__Problem statement__
How would you render this sentence from the film accolades list below in Spanish: "The film follows a former United States Secret Service agent turned bodyguard who is hired to protect a famous actress and singer from an unknown stalker."?

__Extract__
'''
= List of accolades received by The Bodyguard (1992 film) =

The Bodyguard is a 1992 American romantic thriller film directed by Mick Jackson. It starred Kevin Costner, Whitney Houston, Gary Kemp, Bill Cobbs and Ralph Waite. The film follows a former United States Secret Service agent turned bodyguard who is hired to protect a famous actress and singer from an unknown stalker.
'''
__Dataset extract__
'''
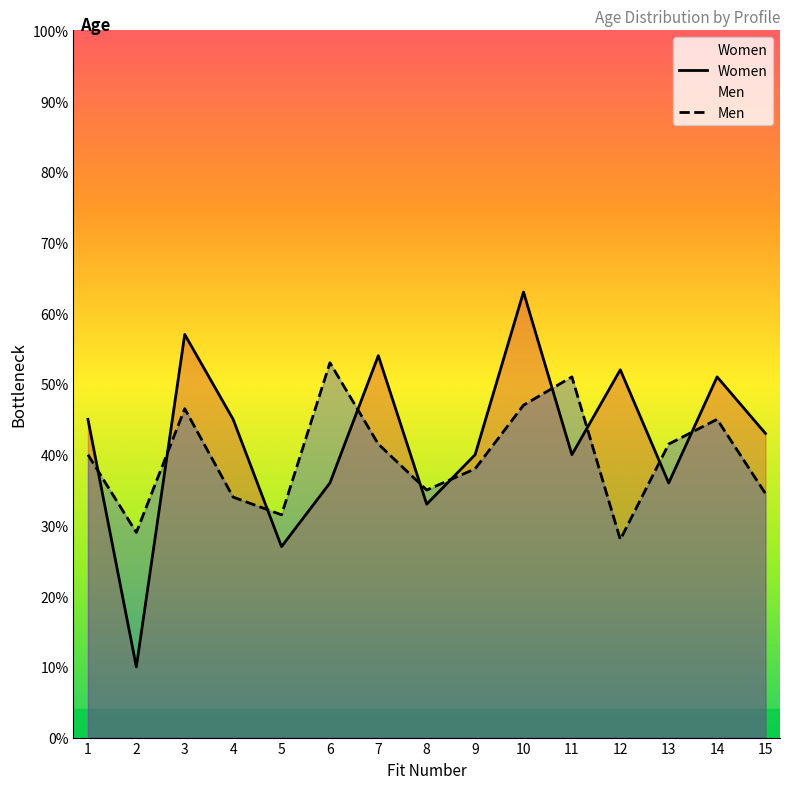

How many interior local valleys (lower than both neighbors) does the data have?

5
'''
__Exercise result__
La película sigue a un exagente del Servicio Secreto de los Estados Unidos convertido en guardaespaldas, que es contratado para proteger a una famosa actriz y cantante de un acosador desconocido.